BRIEF
Each entry below must come back exactly as written, without its pictures.

EXERCISE MATERIAL

##############################

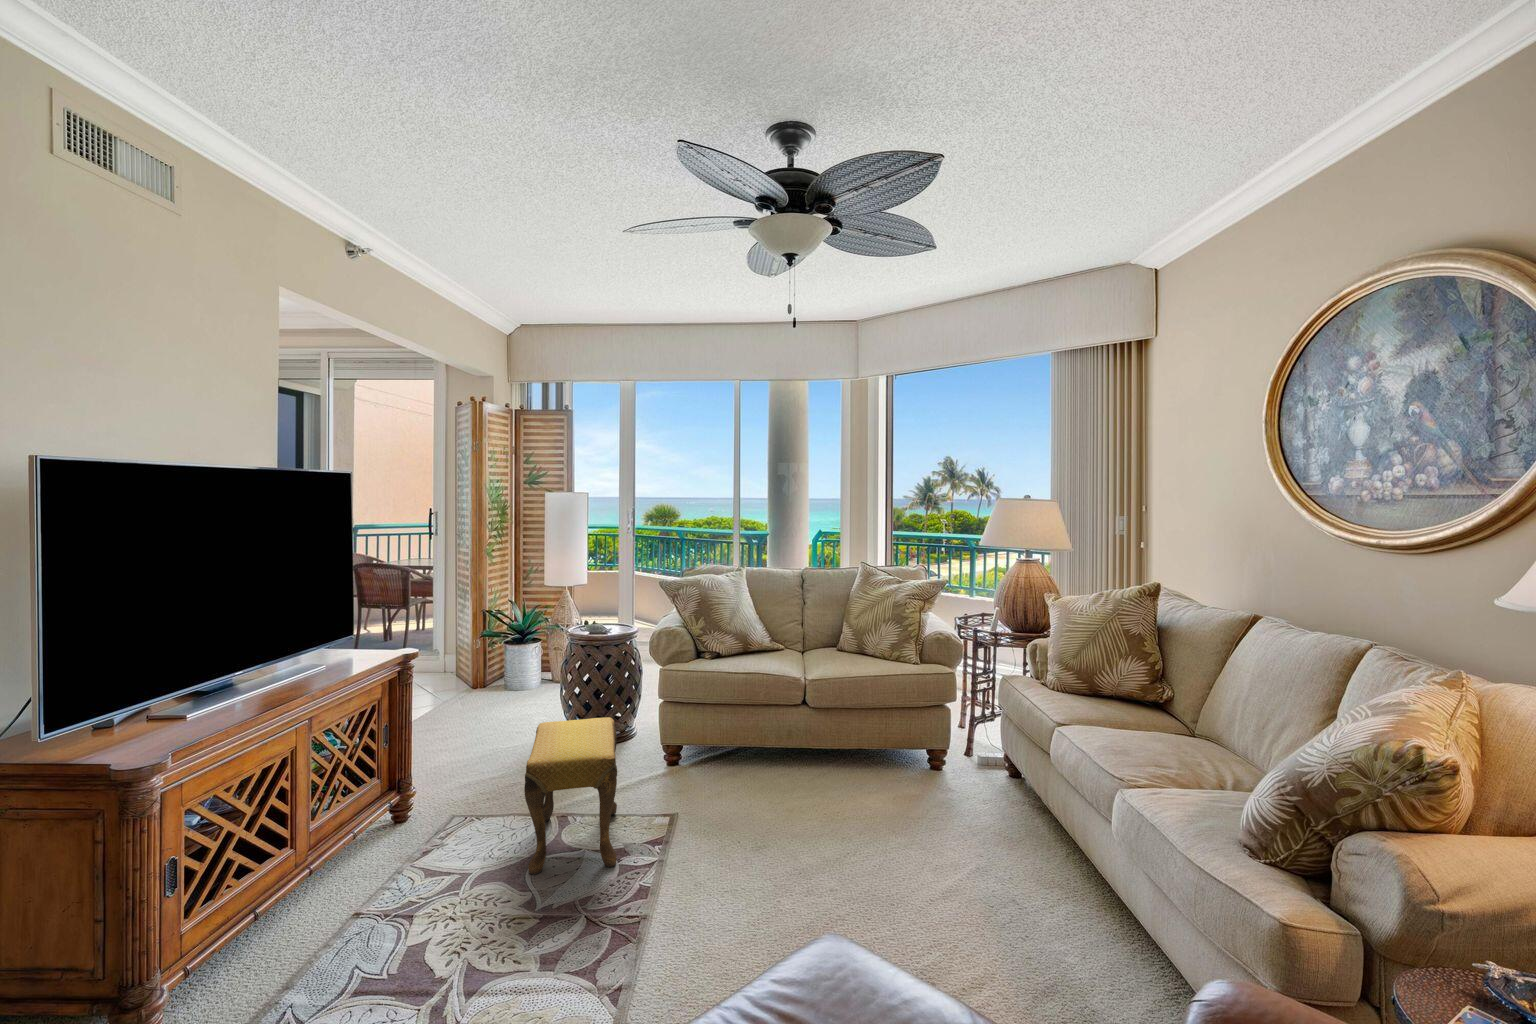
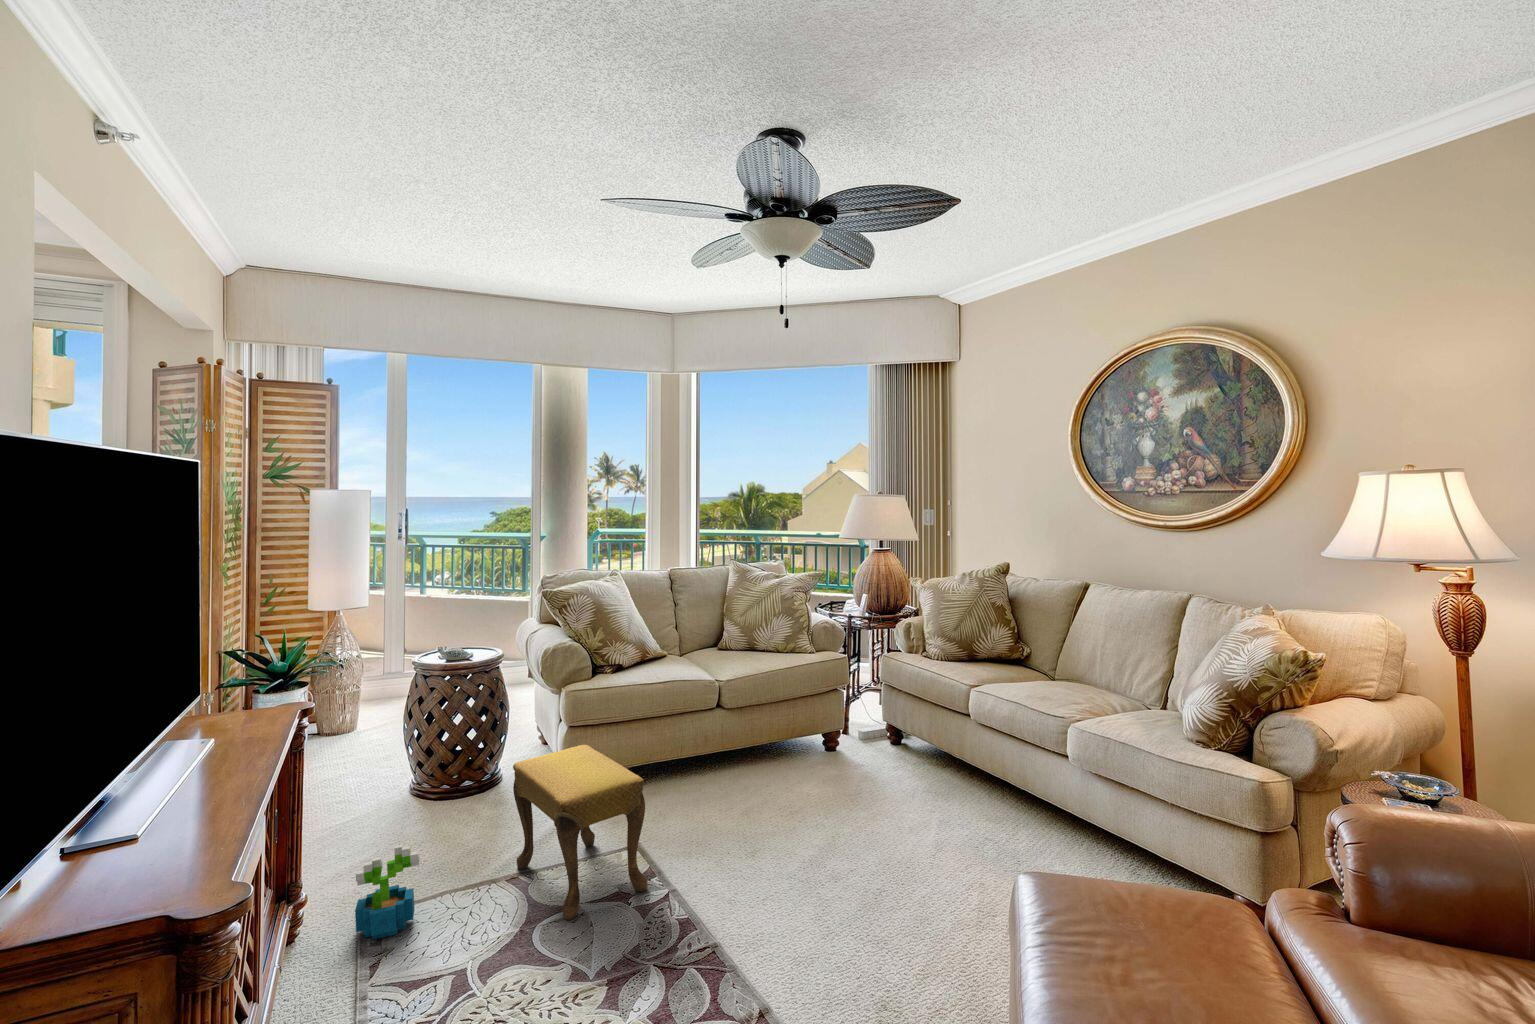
decorative plant: none [384,774,438,849] -> present [355,844,419,939]

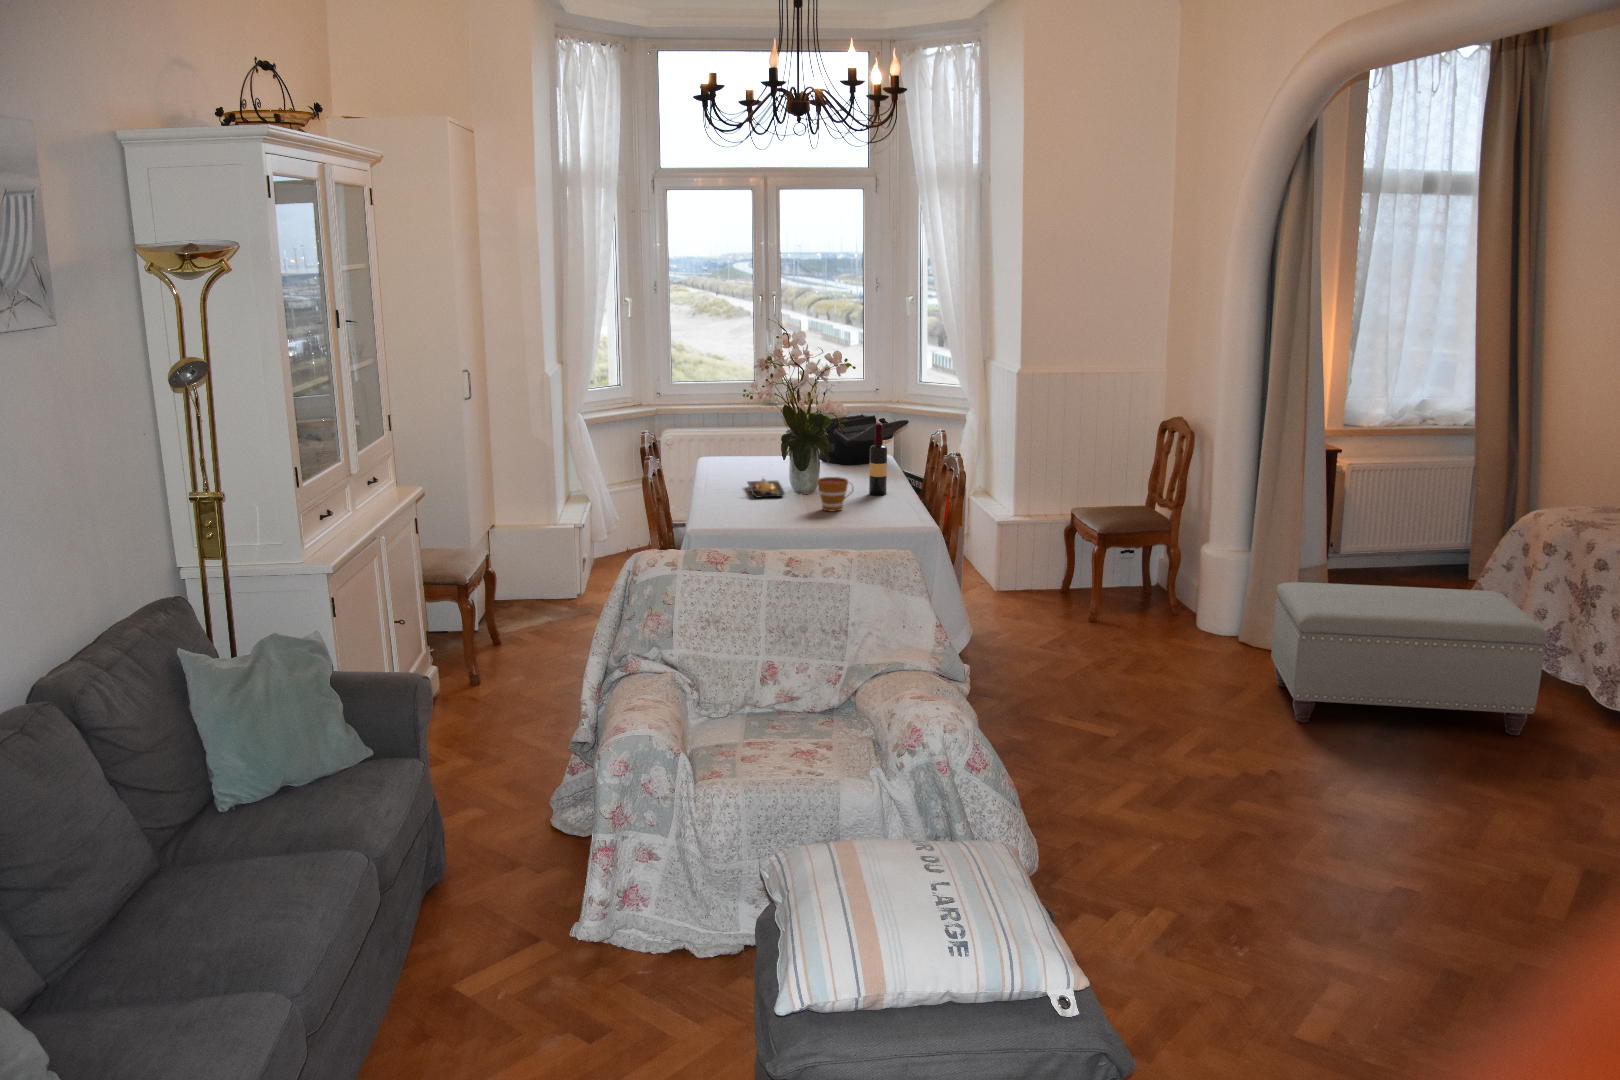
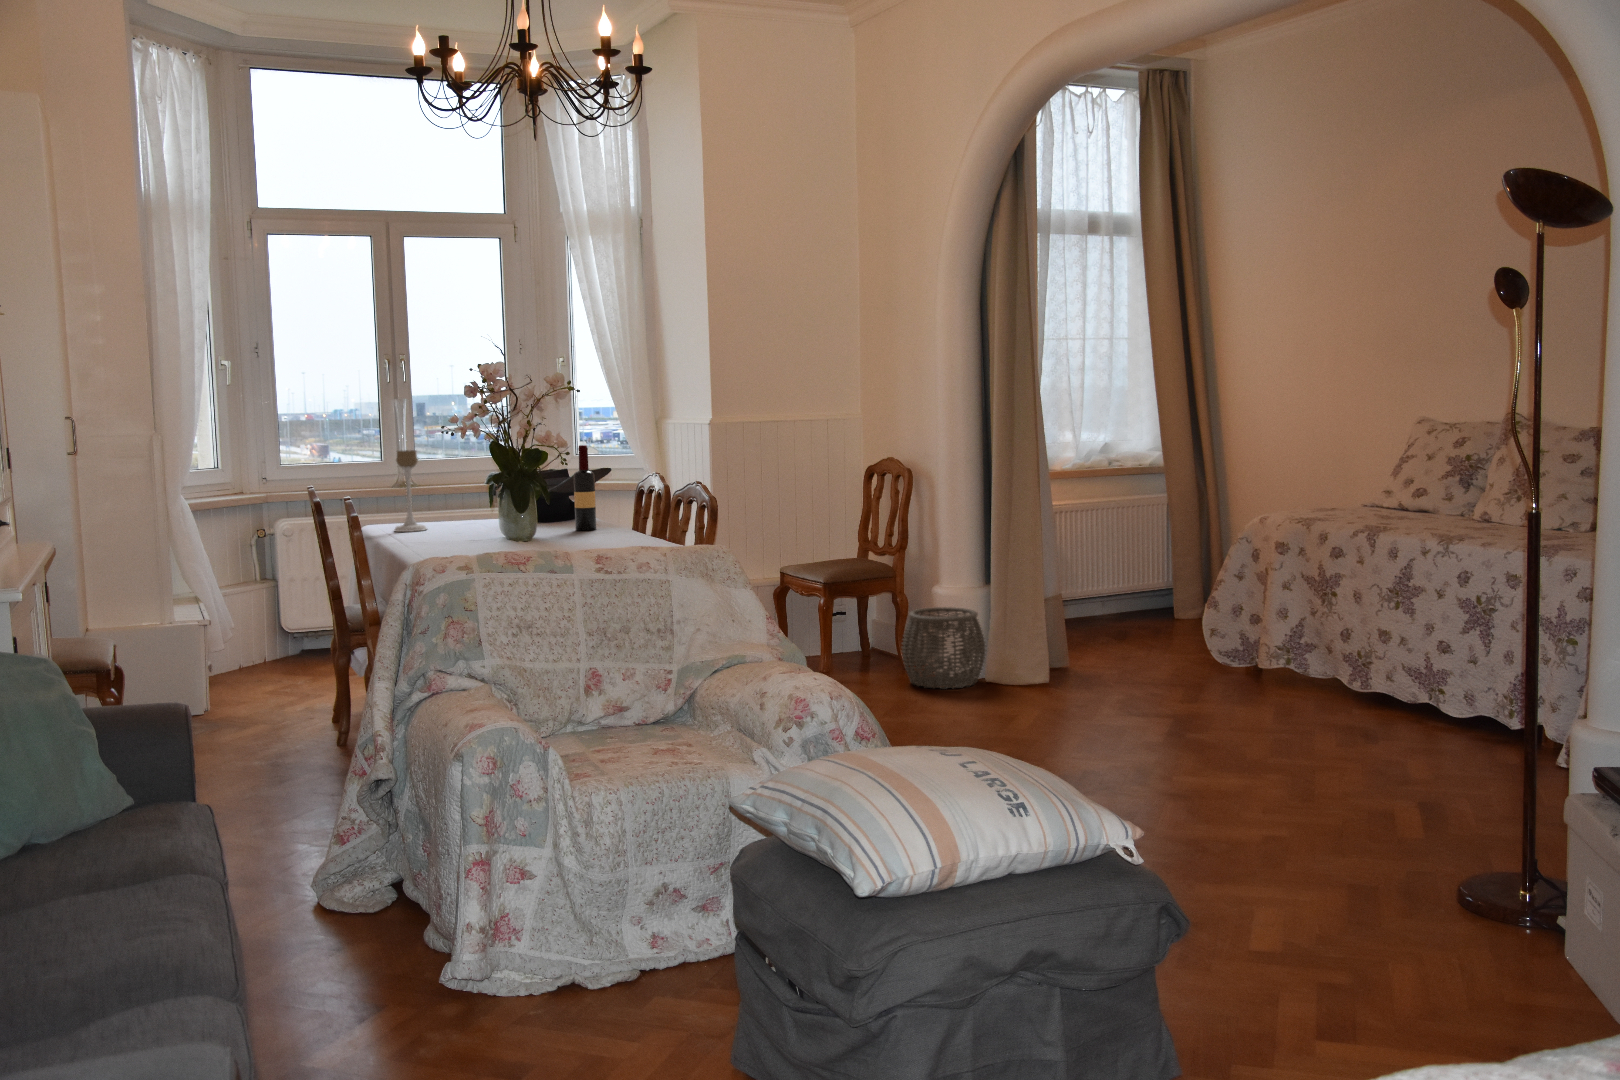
candle holder: none [732,409,759,477] -> present [394,450,427,532]
cup: present [817,477,852,511] -> none [519,503,564,541]
plate: present [748,478,785,497] -> none [418,520,474,541]
woven basket: none [1161,567,1241,645] -> present [902,607,986,689]
ottoman: present [1271,582,1548,735] -> none [1035,587,1316,738]

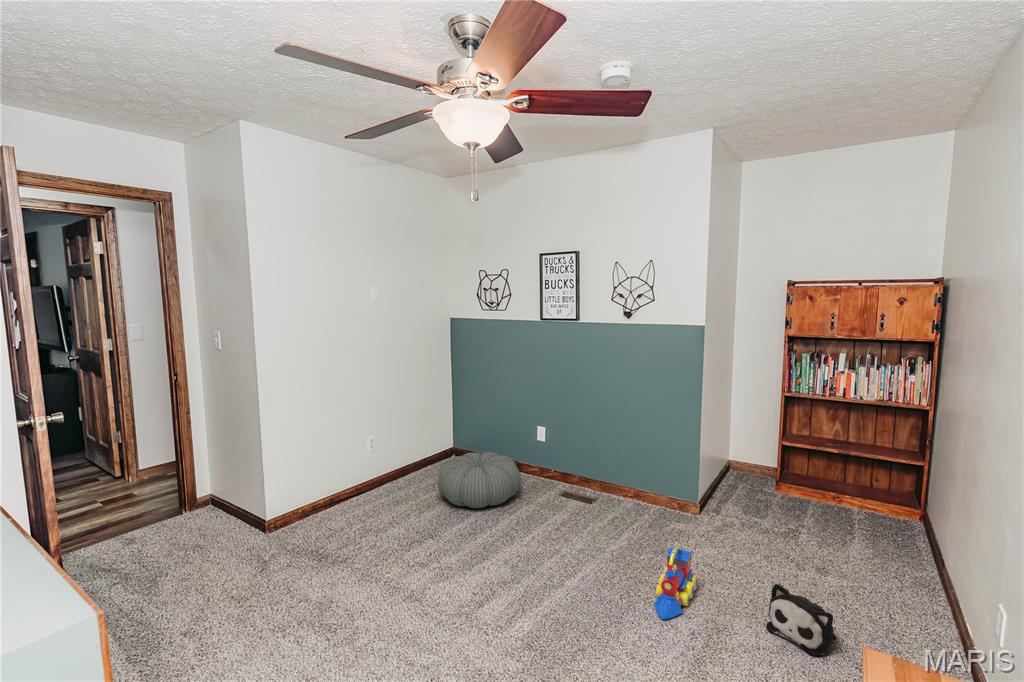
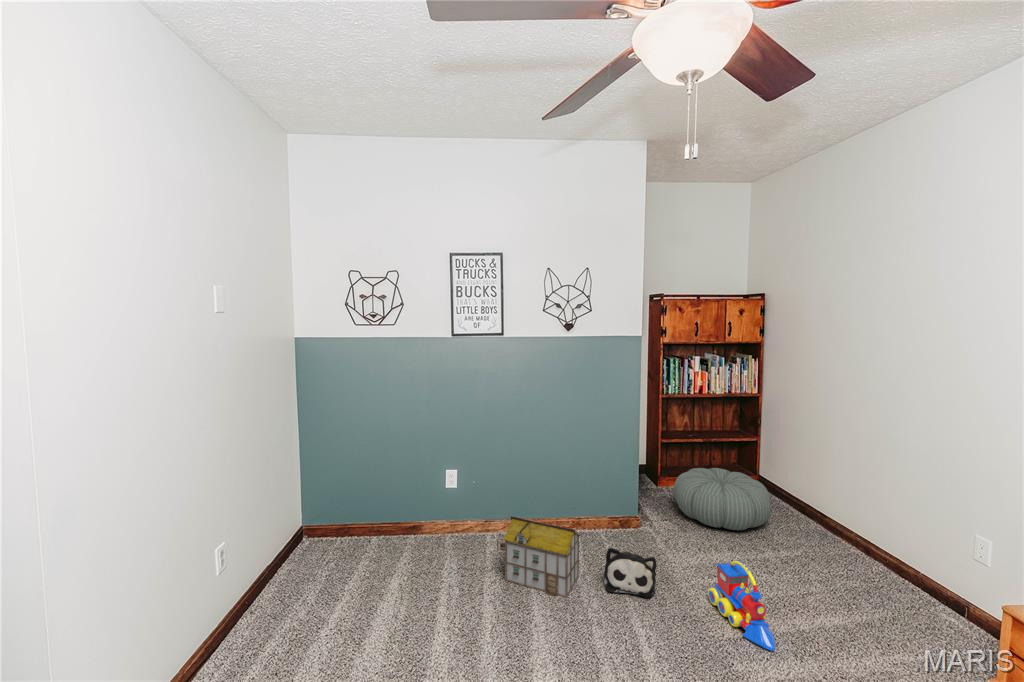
pouf: present [438,452,521,508] -> present [673,468,771,530]
toy house: none [536,468,592,536] -> present [504,516,580,598]
plush toy: present [766,584,837,655] -> present [604,547,656,598]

##############################

RESPONSE
decorative plant: none [384,774,438,849] -> present [355,844,419,939]

candle holder: none [732,409,759,477] -> present [394,450,427,532]
cup: present [817,477,852,511] -> none [519,503,564,541]
plate: present [748,478,785,497] -> none [418,520,474,541]
woven basket: none [1161,567,1241,645] -> present [902,607,986,689]
ottoman: present [1271,582,1548,735] -> none [1035,587,1316,738]

pouf: present [438,452,521,508] -> present [673,468,771,530]
toy house: none [536,468,592,536] -> present [504,516,580,598]
plush toy: present [766,584,837,655] -> present [604,547,656,598]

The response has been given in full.